# [BRIEF]
Gather every line of the material below that contains the string "certificado", matching case exactly.

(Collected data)

_____

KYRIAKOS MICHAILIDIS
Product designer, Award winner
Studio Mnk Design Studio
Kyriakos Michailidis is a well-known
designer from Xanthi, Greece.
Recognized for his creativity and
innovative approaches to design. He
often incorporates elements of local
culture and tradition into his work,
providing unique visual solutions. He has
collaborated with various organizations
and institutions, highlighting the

_____

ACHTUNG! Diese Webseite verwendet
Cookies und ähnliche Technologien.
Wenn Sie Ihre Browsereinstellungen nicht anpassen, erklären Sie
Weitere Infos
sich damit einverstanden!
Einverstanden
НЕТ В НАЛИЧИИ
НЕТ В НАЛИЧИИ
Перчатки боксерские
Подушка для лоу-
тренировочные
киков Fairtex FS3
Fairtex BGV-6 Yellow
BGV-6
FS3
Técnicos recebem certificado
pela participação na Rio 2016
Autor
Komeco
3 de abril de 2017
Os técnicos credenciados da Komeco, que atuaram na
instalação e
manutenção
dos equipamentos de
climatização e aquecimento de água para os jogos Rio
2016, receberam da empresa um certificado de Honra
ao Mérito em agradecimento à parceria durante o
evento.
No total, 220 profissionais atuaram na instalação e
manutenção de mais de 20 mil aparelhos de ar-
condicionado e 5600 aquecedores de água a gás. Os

_____

# [OUTPUT OF THE TASK]
Técnicos recebem certificado
2016, receberam da empresa um certificado de Honra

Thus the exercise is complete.